Ältere spenden deutlich häufiger und mehr als jüngere Menschen
Mit einem Anteil von 55 Prozent des gesamten Spendenaufkommens spenden die Menschen über 60 Jahren am meisten. Vor allem die Generation 70+ trägt deutlich zum Gesamtvolumen der Spenden bei. Knapp 43 Prozent, also fast jeder zweite, der über Siebzig-Jährigen spenden; im Durchschnitt 255 Euro pro Jahr. Damit macht diese Gruppe einen Anteil am Spendenmarkt (Einnahmen) von mittlerweile knapp 41% aus. Bei der Altersgruppe 60 bis 69 spendet hingegen nur jeder Vierte und über das Jahr verteilt nur 182 Euro im Durchschnitt. Je jünger die Altersgruppe, desto weniger wird gespendet. Personen, die zwischen 40 bis 59 Jahre alt sind, machen 33,8 Prozent des Gesamtspendenaufkommen aus; der einzelne spendet im Durchschnitt 230 Euro verteilt über ein Jahr. Betrachtet man die jüngste Altersgruppe, alle Personen zwischen 10 bis 39 Jahren, blickt man in düstere Zahlen: Das Spendenaufkommen der jungen Menschen macht gerade einmal 11,2 Prozent des Gesamtspendenaufkommen aus.
Hoffnung Soziale Medien
Menschen, die sowieso regelmäßig Spenden oder sogar Mitglied bei einem Verein sind, brauchen keinen zusätzlichen Anlass oder einen extra Anstoß, der sie zum Spenden motiviert. Die Einnahmen der regelmäßigen Spender reichen allerdings nicht aus, um all die verschiedenen Projekte zu finanzieren. Hilfsorganisationen sind daher auf weit mehr spendenbereite Menschen angewiesen. Doch mit welchen Medien erreicht man potenzielle Spender?
Der Anteil derjenigen, die durch Medien den Weg zum Spenden gefunden haben, wächst stetig. Während 2016 nur 5,1 Prozent durch Aufrufe in den Medien auf Spenden aufmerksam wurden, geben dies 2019 bereits 7,5 Prozent als Spendenanstoß an. Besonders auffallend ist, dass das Medium Internet (2,1 Prozent) und im speziellen die Sozialen Medien (0,5 Prozent) bisher zwar eher langsam, aber dafür kontinuierlich mehr Menschen zum Spenden erreichen. Während fast alle anderen Spendenanstöße, wie Kollekte (2018 6,3 Prozent; 2019 5,6 Prozent), Hinweise von Freunden (2017 8,0 Prozent; 2019 5,6 Prozent) sowie persönliche Ansprachen (2018 5,3 Prozent; 2019 4,9 Prozent) weniger Spenden generieren, nimmt der Anteil derer, die durch Medien zum Spenden aufmerksam gemacht wurden, zu. Bisher bleibt allerdings der persönlich adressierte Brief der effizienteste Spendenanstoß. Vermutlich liegt das jedoch daran, dass damit die Generation 60+ erreicht wird.

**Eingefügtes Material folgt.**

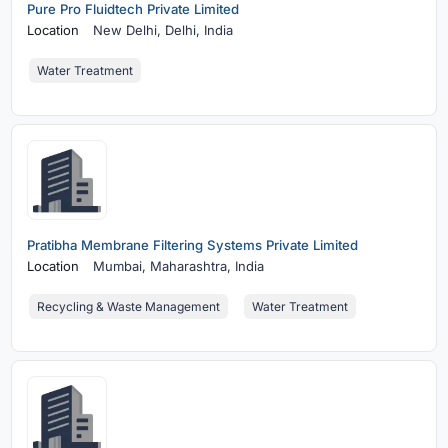
Pure Pro Fluidtech Private Limited
Location
New Delhi,
Delhi, India
Water Treatment
Pratibha Membrane Filtering Systems Private Limited
Location
Mumbai,
Maharashtra, India
Recycling & Waste Management
Water Treatment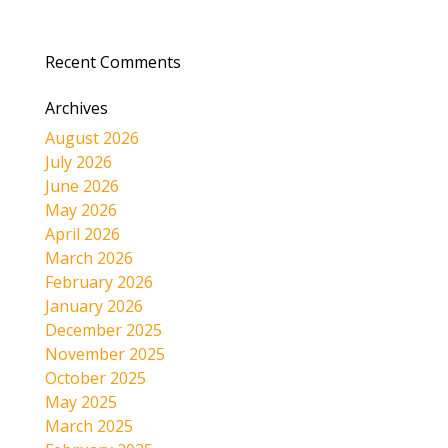
Recent Comments
Archives
August 2026
July 2026
June 2026
May 2026
April 2026
March 2026
February 2026
January 2026
December 2025
November 2025
October 2025
May 2025
March 2025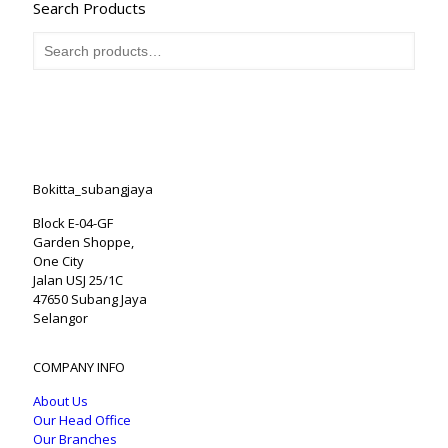
Search Products
Bokitta_subangjaya
Block E-04-GF
Garden Shoppe,
One City
Jalan USJ 25/1C
47650 Subang Jaya
Selangor
COMPANY INFO
About Us
Our Head Office
Our Branches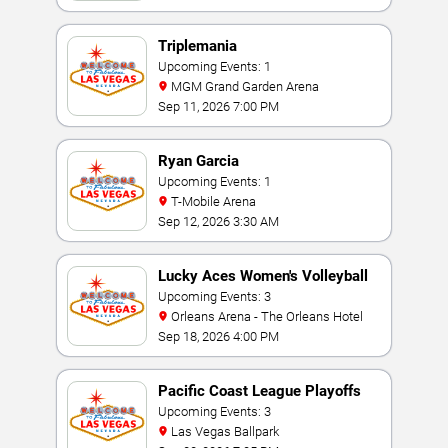
Triplemania
Upcoming Events: 1
MGM Grand Garden Arena
Sep 11, 2026 7:00 PM
Ryan Garcia
Upcoming Events: 1
T-Mobile Arena
Sep 12, 2026 3:30 AM
Lucky Aces Women's Volleyball
Invitational
Upcoming Events: 3
Orleans Arena - The Orleans Hotel
Sep 18, 2026 4:00 PM
Pacific Coast League Playoffs
Upcoming Events: 3
Las Vegas Ballpark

Die extreme Spendendifferenz zwischen alt und jung ist ein zunehmendes Problem von Hilfsorganisationen, die auf die Einnahmen von Spenden angewiesen sind. Als ich die Ergebnisse des Spendenrat gelesen habe, muss ich gestehen, dass ich mich für mich und meine Generation geschämt habe. Dabei muss ich auch ganz ehrlich sein und mir selber an die eigene Nase packen, denn richtig gespendet habe ich bisher auch sehr selten. Natürlich ist es auch verständlich, dass junge Menschen, die sowieso eher weniger Geld haben, keine hohen Beträge spenden können, allerdings reicht ja auch schon eine kleine Summe aus, um Menschen in Notlagen zu helfen. Wenn jeder einen Café-Besuch weniger im Monat macht und dieses Geld stattdessen an Hilfsbedürftige spendet, kann so vielen Millionen Menschen geholfen werden. Me, myself and I – so möchte ich nicht sein. You and me – das klingt doch um einiges besser.